**RECORDS FOR PROCESSING**
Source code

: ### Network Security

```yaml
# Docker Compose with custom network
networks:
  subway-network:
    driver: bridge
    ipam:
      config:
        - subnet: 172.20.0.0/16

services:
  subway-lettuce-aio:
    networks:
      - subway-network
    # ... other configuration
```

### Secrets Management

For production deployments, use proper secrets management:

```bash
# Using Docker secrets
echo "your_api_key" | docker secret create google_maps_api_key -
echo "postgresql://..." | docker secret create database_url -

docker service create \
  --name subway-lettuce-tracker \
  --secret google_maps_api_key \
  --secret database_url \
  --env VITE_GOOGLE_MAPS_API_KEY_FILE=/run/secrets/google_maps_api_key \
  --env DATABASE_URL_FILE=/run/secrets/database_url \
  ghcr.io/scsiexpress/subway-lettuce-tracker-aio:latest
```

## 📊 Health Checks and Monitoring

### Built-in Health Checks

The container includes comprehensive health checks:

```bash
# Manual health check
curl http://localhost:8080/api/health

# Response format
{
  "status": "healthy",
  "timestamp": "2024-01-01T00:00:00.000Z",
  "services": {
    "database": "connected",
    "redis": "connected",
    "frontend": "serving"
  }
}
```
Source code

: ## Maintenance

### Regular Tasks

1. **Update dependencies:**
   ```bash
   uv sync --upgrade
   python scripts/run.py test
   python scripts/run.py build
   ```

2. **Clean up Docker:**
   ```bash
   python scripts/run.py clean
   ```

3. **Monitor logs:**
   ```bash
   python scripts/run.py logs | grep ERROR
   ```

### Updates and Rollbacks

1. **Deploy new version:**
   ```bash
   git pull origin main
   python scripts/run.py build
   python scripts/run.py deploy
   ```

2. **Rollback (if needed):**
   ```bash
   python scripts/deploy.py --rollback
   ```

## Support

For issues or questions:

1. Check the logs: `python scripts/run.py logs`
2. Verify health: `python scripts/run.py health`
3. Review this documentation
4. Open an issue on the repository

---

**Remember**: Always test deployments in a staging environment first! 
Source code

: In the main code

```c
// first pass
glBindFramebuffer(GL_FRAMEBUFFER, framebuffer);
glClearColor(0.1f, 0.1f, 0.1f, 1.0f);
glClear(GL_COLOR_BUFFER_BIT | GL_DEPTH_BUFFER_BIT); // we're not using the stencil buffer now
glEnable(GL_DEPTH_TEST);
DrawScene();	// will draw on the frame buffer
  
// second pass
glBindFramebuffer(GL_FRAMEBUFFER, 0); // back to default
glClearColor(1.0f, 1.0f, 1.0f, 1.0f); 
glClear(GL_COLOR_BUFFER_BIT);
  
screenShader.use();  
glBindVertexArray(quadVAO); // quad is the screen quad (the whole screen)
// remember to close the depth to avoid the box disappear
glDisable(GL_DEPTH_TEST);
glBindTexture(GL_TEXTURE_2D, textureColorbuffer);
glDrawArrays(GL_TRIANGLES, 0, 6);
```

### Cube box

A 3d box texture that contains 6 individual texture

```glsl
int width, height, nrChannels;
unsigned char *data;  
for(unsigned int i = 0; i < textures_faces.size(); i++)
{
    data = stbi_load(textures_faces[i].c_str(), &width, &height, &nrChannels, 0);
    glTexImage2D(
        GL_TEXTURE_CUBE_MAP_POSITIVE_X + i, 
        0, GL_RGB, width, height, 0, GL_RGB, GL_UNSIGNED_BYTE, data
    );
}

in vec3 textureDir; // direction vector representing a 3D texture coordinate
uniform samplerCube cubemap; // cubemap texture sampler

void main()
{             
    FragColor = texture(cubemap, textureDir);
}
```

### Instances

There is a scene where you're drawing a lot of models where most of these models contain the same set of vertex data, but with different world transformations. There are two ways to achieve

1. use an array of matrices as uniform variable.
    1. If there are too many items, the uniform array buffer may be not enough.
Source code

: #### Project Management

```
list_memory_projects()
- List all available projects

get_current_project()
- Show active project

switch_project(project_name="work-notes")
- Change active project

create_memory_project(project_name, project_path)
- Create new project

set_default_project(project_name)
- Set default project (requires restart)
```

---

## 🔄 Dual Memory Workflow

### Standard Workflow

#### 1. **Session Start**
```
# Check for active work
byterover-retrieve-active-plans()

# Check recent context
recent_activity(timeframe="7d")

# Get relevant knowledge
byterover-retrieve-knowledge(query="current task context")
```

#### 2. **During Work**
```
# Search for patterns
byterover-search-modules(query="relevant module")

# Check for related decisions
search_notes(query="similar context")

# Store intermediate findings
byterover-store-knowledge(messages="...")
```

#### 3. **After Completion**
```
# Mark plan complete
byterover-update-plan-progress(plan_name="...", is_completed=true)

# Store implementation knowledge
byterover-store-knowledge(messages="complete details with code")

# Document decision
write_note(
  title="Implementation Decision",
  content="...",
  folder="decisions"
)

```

**DESCRIPTION OF THE TASK**
Give back every line of the data exactly.

**ANSWER SECTION**
Source code

: ### Network Security

```yaml
# Docker Compose with custom network
networks:
  subway-network:
    driver: bridge
    ipam:
      config:
        - subnet: 172.20.0.0/16

services:
  subway-lettuce-aio:
    networks:
      - subway-network
    # ... other configuration
```

### Secrets Management

For production deployments, use proper secrets management:

```bash
# Using Docker secrets
echo "your_api_key" | docker secret create google_maps_api_key -
echo "postgresql://..." | docker secret create database_url -

docker service create \
  --name subway-lettuce-tracker \
  --secret google_maps_api_key \
  --secret database_url \
  --env VITE_GOOGLE_MAPS_API_KEY_FILE=/run/secrets/google_maps_api_key \
  --env DATABASE_URL_FILE=/run/secrets/database_url \
  ghcr.io/scsiexpress/subway-lettuce-tracker-aio:latest
```

## 📊 Health Checks and Monitoring

### Built-in Health Checks

The container includes comprehensive health checks:

```bash
# Manual health check
curl http://localhost:8080/api/health

# Response format
{
  "status": "healthy",
  "timestamp": "2024-01-01T00:00:00.000Z",
  "services": {
    "database": "connected",
    "redis": "connected",
    "frontend": "serving"
  }
}
```
Source code

: ## Maintenance

### Regular Tasks

1. **Update dependencies:**
   ```bash
   uv sync --upgrade
   python scripts/run.py test
   python scripts/run.py build
   ```

2. **Clean up Docker:**
   ```bash
   python scripts/run.py clean
   ```

3. **Monitor logs:**
   ```bash
   python scripts/run.py logs | grep ERROR
   ```

### Updates and Rollbacks

1. **Deploy new version:**
   ```bash
   git pull origin main
   python scripts/run.py build
   python scripts/run.py deploy
   ```

2. **Rollback (if needed):**
   ```bash
   python scripts/deploy.py --rollback
   ```

## Support

For issues or questions:

1. Check the logs: `python scripts/run.py logs`
2. Verify health: `python scripts/run.py health`
3. Review this documentation
4. Open an issue on the repository

---

**Remember**: Always test deployments in a staging environment first! 
Source code

: In the main code

```c
// first pass
glBindFramebuffer(GL_FRAMEBUFFER, framebuffer);
glClearColor(0.1f, 0.1f, 0.1f, 1.0f);
glClear(GL_COLOR_BUFFER_BIT | GL_DEPTH_BUFFER_BIT); // we're not using the stencil buffer now
glEnable(GL_DEPTH_TEST);
DrawScene();	// will draw on the frame buffer
  
// second pass
glBindFramebuffer(GL_FRAMEBUFFER, 0); // back to default
glClearColor(1.0f, 1.0f, 1.0f, 1.0f); 
glClear(GL_COLOR_BUFFER_BIT);
  
screenShader.use();  
glBindVertexArray(quadVAO); // quad is the screen quad (the whole screen)
// remember to close the depth to avoid the box disappear
glDisable(GL_DEPTH_TEST);
glBindTexture(GL_TEXTURE_2D, textureColorbuffer);
glDrawArrays(GL_TRIANGLES, 0, 6);
```

### Cube box

A 3d box texture that contains 6 individual texture

```glsl
int width, height, nrChannels;
unsigned char *data;  
for(unsigned int i = 0; i < textures_faces.size(); i++)
{
    data = stbi_load(textures_faces[i].c_str(), &width, &height, &nrChannels, 0);
    glTexImage2D(
        GL_TEXTURE_CUBE_MAP_POSITIVE_X + i, 
        0, GL_RGB, width, height, 0, GL_RGB, GL_UNSIGNED_BYTE, data
    );
}

in vec3 textureDir; // direction vector representing a 3D texture coordinate
uniform samplerCube cubemap; // cubemap texture sampler

void main()
{             
    FragColor = texture(cubemap, textureDir);
}
```

### Instances

There is a scene where you're drawing a lot of models where most of these models contain the same set of vertex data, but with different world transformations. There are two ways to achieve

1. use an array of matrices as uniform variable.
    1. If there are too many items, the uniform array buffer may be not enough.
Source code

: #### Project Management

```
list_memory_projects()
- List all available projects

get_current_project()
- Show active project

switch_project(project_name="work-notes")
- Change active project

create_memory_project(project_name, project_path)
- Create new project

set_default_project(project_name)
- Set default project (requires restart)
```

---

## 🔄 Dual Memory Workflow

### Standard Workflow

#### 1. **Session Start**
```
# Check for active work
byterover-retrieve-active-plans()

# Check recent context
recent_activity(timeframe="7d")

# Get relevant knowledge
byterover-retrieve-knowledge(query="current task context")
```

#### 2. **During Work**
```
# Search for patterns
byterover-search-modules(query="relevant module")

# Check for related decisions
search_notes(query="similar context")

# Store intermediate findings
byterover-store-knowledge(messages="...")
```

#### 3. **After Completion**
```
# Mark plan complete
byterover-update-plan-progress(plan_name="...", is_completed=true)

# Store implementation knowledge
byterover-store-knowledge(messages="complete details with code")

# Document decision
write_note(
  title="Implementation Decision",
  content="...",
  folder="decisions"
)

```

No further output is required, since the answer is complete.